Looking at a film’s gender from a psychoanalytical perspective, protagonists often become either objects of identification or objects of desire. The western hero is normally seen as an object of identification, but much debate has surrounded the idea of the male representing an object of desire. Neale argued that ‘both the female and the male body can be situated as spectacle in the scopic drive (1980, p.56). Repression is required to dispel this, so images of masculinity are juxtaposed with images of violence. Sadism is active, it demands a story, depends on making something happen, and forces a change in a person (Mulvey, 1988, p.64). In the case of Thelma & Louise, it may be the violent treatment that Thelma receives at the Silver Bullet and the heroism of Louise that enables the audience to identify and care for the characters.
However, Thelma & Louise has been criticised for behaving, in ‘the tradition of most American heroes, violently without reflection (Williams, 1991, p.27). Male critics have been especially critical claiming that the film is ’nihilistic, “toxic feminism” with a fascist theme’ (Williams, 1991, p.27). Yet, just as the sadistic treatment of men can create identification for male audiences through trial, the same not work for women? The violence in the film may have been essential to change audiences’ perceptions of the women and challenge the classical paradigms. By creating a reversal of gender in a traditionally masculine genre, Thelma & Louise succeeds in creating contestation across the political spectrum, but also lays bare ‘the violence and brutality under the celluloid-thin myths of self-sufficiency and heroism’ (Braudy 1991, p. 28).

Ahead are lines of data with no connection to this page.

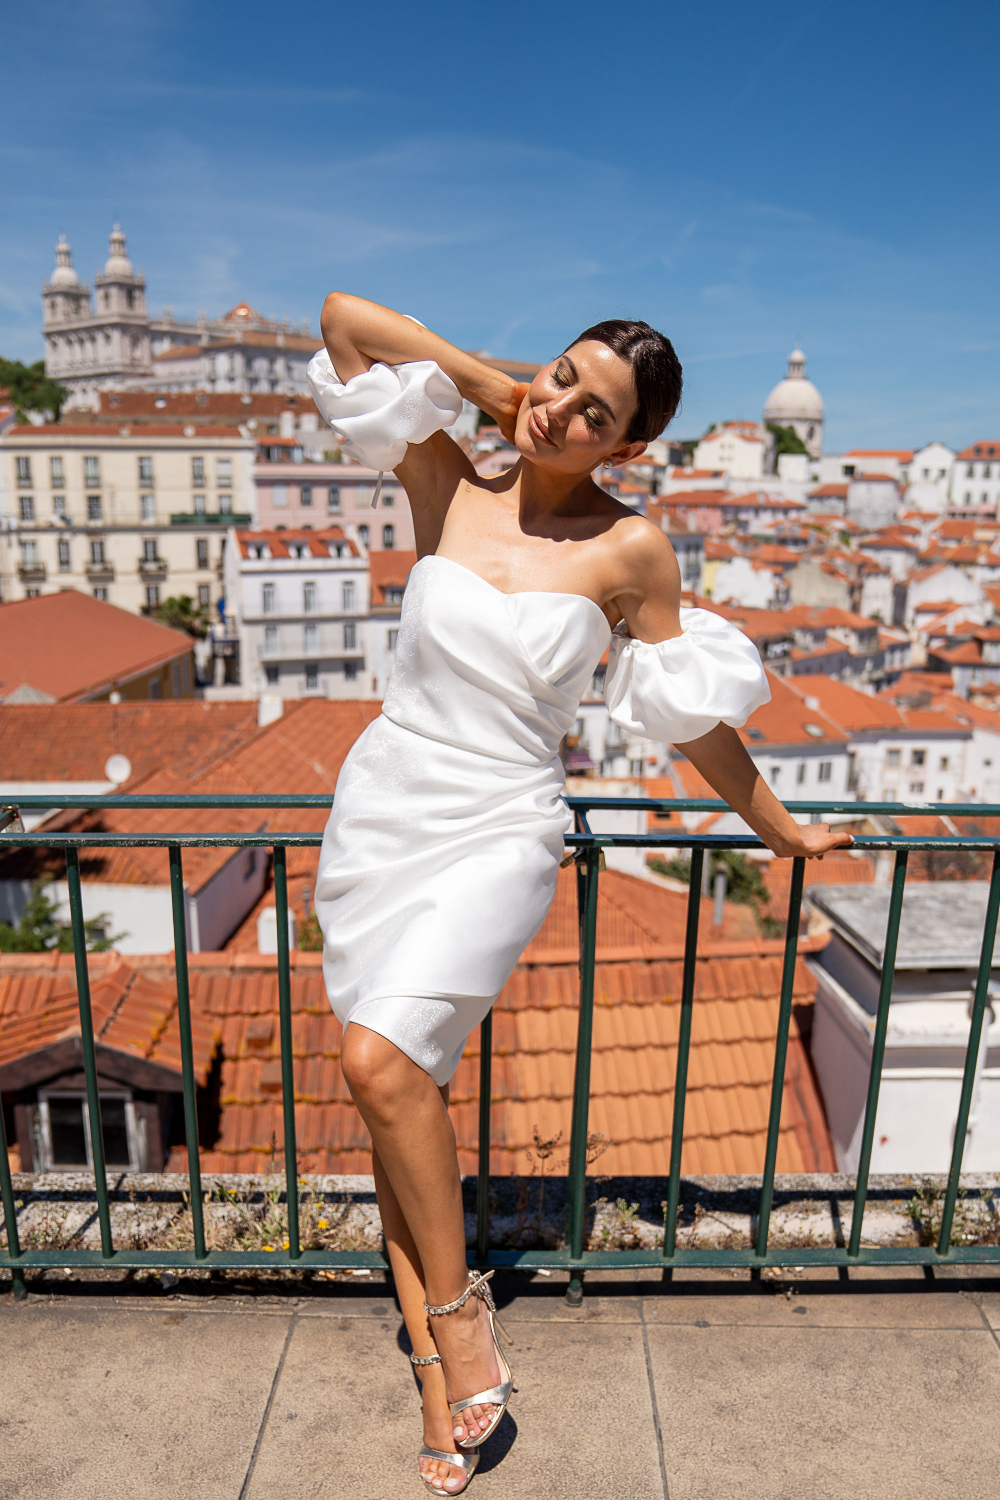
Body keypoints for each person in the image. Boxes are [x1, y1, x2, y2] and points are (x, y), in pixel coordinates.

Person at [311, 295, 852, 1493]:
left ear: (629, 446)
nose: (560, 410)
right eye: (560, 378)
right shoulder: (445, 477)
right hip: (386, 810)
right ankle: (437, 1384)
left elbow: (690, 718)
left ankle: (457, 1316)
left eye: (594, 412)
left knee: (378, 1064)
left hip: (501, 825)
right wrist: (491, 384)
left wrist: (778, 830)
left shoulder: (631, 550)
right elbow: (347, 322)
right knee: (395, 1099)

In conclusion, the masculine genres featured in this film are proved to be malleable when a reversal of gender takes place. In exposing the construction of the genre Thelma & Louise creates a process of revision. Escaping the trappings of female civilisation and domesticity, the women take on the male frontier values of individualism and self-reliance. The women escape conflict and oppression, but they do not overcome it. They may embrace their new masculine identity, but their death indicates that there is not a place in a patriarchal society for their hybridity. Looking at the use of violence from a psychoanalytical position may suggest that it is necessary for the development of a relationship between character and audience. However, switching the gender of those acting out violence has created wide debate both for and against, even though the same violence is traditionally acceptable when played out by a male protagonist. This serves to highlight that there are still certain conventions of gender construction that Thelma & Louise could not overcome.